---- Records for this task

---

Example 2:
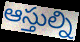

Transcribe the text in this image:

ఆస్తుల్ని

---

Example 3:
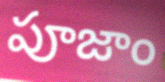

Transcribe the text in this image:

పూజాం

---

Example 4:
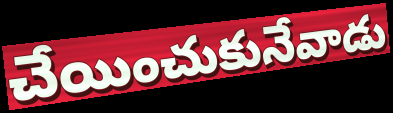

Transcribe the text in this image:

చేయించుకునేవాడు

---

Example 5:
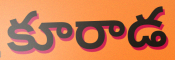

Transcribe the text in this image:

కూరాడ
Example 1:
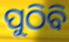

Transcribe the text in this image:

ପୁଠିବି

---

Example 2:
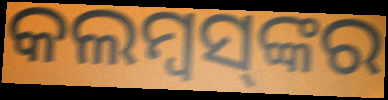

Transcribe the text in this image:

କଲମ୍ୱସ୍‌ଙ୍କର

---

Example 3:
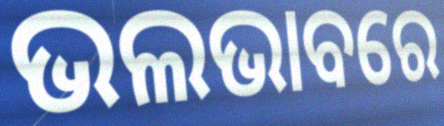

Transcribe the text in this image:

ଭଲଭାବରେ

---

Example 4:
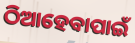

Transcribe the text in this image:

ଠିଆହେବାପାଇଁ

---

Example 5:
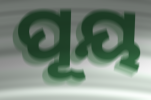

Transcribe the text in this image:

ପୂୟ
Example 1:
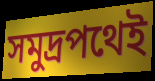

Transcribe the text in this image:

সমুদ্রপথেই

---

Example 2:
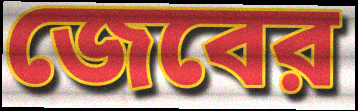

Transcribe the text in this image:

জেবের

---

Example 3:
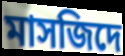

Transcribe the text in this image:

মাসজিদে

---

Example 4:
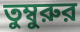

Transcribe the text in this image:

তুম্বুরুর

--------

§ **Task**
Can you set down the rows above word for word, from the first line through the line holding "କଲମ୍ୱସ୍‌ଙ୍କର", inclusive, leaving out the pictures?

§ **Completed exercise**
---

Example 2:

Transcribe the text in this image:

ఆస్తుల్ని

---

Example 3:

Transcribe the text in this image:

పూజాం

---

Example 4:

Transcribe the text in this image:

చేయించుకునేవాడు

---

Example 5:

Transcribe the text in this image:

కూరాడ
Example 1:

Transcribe the text in this image:

ପୁଠିବି

---

Example 2:

Transcribe the text in this image:

କଲମ୍ୱସ୍‌ଙ୍କର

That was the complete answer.